Russie: la livraison à la Turquie de missiles S-400 a commencé

C’est un sujet qui suscite de très vives tensions depuis des mois entre Ankara et Washington : l’achat par la Turquie du système antimissile russe S-400. Ce vendredi 12 juillet, Ankara a reçu les premiers composants de ce système de défense russe. Le S-400 est considéré par certains experts comme la batterie anti-missile la plus performante actuellement.

De notre correspondant à Moscou, Daniel Vallot
Un camion blindé surmonté de quatre tubes de missiles, voilà à quoi ressemble le S-400. Développé dans les années 1990 par l’industrie de défense russe, le S-400 est l’héritier d’une tradition bien soviétique, celle de la défense antiaérienne. De fait, ces caractéristiques en font une arme redoutable, capable d’égaler – même de surpasser selon certains experts – le patriote américain.
Le S-400 peut ainsi intervenir en moins de dix secondes, repérer une menace se trouvant à plusieurs centaines de kilomètres et intercepter aussi bien des avions que des missiles. Depuis sa mise en service par l’armée russe en 2007, le S-400 a déjà remporté de très gros contrats à l’international. La Russie l’a notamment vendu à la Chine et à l’Inde.
Mais avec la Turquie, Moscou vend son système à un membre de l’Otan, ce qui a suscité la fureur des États-Unis. Washington a d’ailleurs menacé la Turquie de sanctions et de ne pas lui vendre les F-35, qui devaient équiper son armée de l’air. Pour la Russie, le S-400 n’est pas seulement un succès technologique et militaire, c’est également devenu une arme diplomatique de premier choix.
■ Les premières sanctions de Washington pourraient tomber très vite

De notre correspondante à Istanbul, Anne Andlauer
En plus d’une série de sanctions économiques, l’une des principales conséquences de l’arrivée sur le sol turc d’un système russe de défense antimissile et antiaérien ultra-performant, les S-400, risque d’être l’exclusion d’Ankara du programme F-35.
Le F-35 est un avion de chasse américain que la Turquie et d’autres pays contribuent à fabriquer. Ankara a déjà investi plus d’un milliard de dollars dans ce programme, et elle compte acheter une bonne centaine d’appareils pour renouveler son armée de l’air.
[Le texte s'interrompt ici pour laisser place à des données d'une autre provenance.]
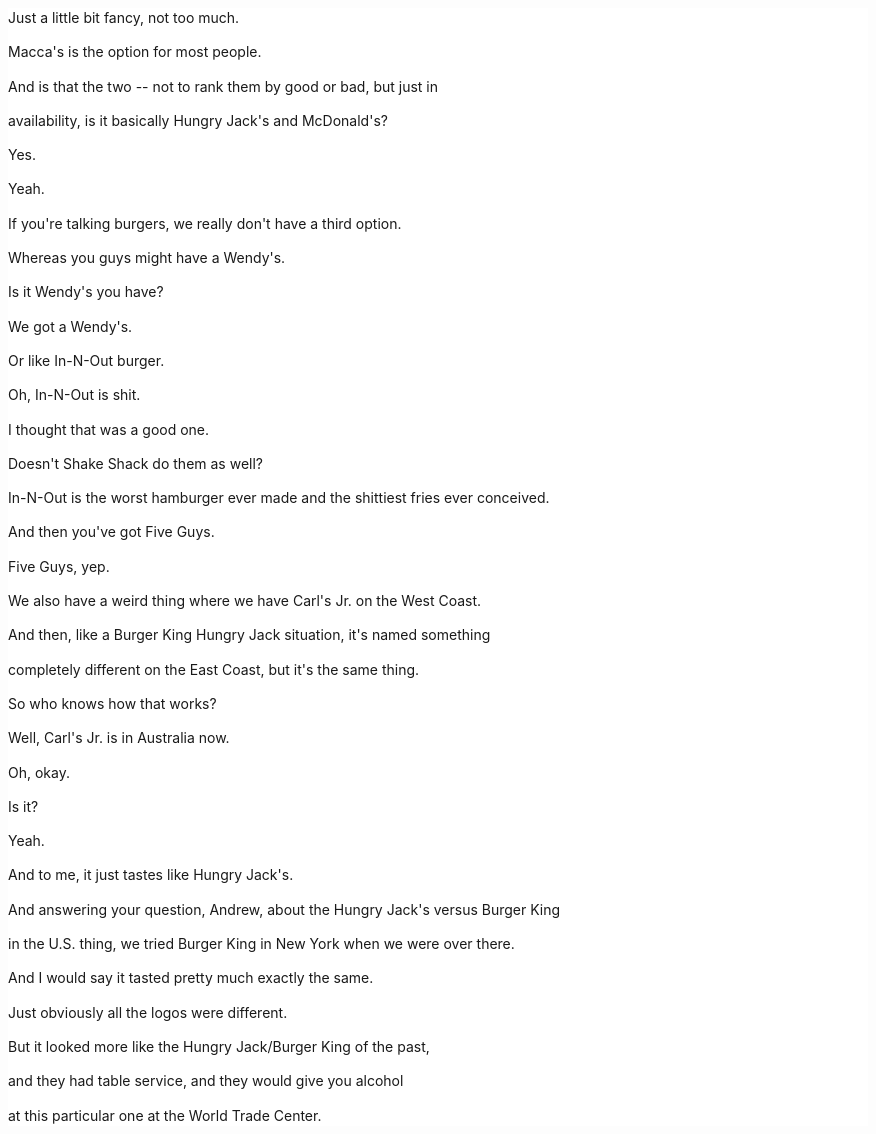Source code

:Just a little bit fancy, not too much.

Macca's is the option for most people.

And is that the two -- not to rank them by good or bad, but just in

availability, is it basically Hungry Jack's and McDonald's?

Yes.

Yeah.

If you're talking burgers, we really don't have a third option.

Whereas you guys might have a Wendy's.

Is it Wendy's you have?

We got a Wendy's.

Or like In-N-Out burger.

Oh, In-N-Out is shit.

I thought that was a good one.

Doesn't Shake Shack do them as well?

In-N-Out is the worst hamburger ever made and the shittiest fries ever conceived.

And then you've got Five Guys.

Five Guys, yep.

We also have a weird thing where we have Carl's Jr. on the West Coast.

And then, like a Burger King Hungry Jack situation, it's named something

completely different on the East Coast, but it's the same thing.

So who knows how that works?

Well, Carl's Jr. is in Australia now.

Oh, okay.

Is it?

Yeah.

And to me, it just tastes like Hungry Jack's.

And answering your question, Andrew, about the Hungry Jack's versus Burger King

in the U.S. thing, we tried Burger King in New York when we were over there.

And I would say it tasted pretty much exactly the same.

Just obviously all the logos were different.

But it looked more like the Hungry Jack/Burger King of the past,

and they had table service, and they would give you alcohol

at this particular one at the World Trade Center.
Mais Washington a été clair : ce sera soit les S-400, soit les F-35. Les premiers pourraient compromettre la sécurité des seconds, argumentent les États-Unis. Et ils n’ont pas tort, confirme l’expert turc Sinan Ülgen :

« Il y a effectivement une sorte d’incertitude au niveau de Washington dans la mesure où ce système russe peut faire le « hacking » de la plateforme des F-35. La Turquie ne peut pas garantir que les mesures nécessaires seront prises pour totalement éliminer ce risque d’espionnage électronique des systèmes du F-35. Il est donc impossible d’éliminer ce type d’objections de la part de Washington. »

Au-delà de ces questions techniques, qui sont loin d’être secondaires, la crise à venir cache aussi des enjeux très politiques : les États-Unis n’admettent pas qu’un pays de l’Otan, à savoir la Turquie, se fournisse en missiles auprès d’un autre pays, la Russie, qu’ils considèrent comme une menace.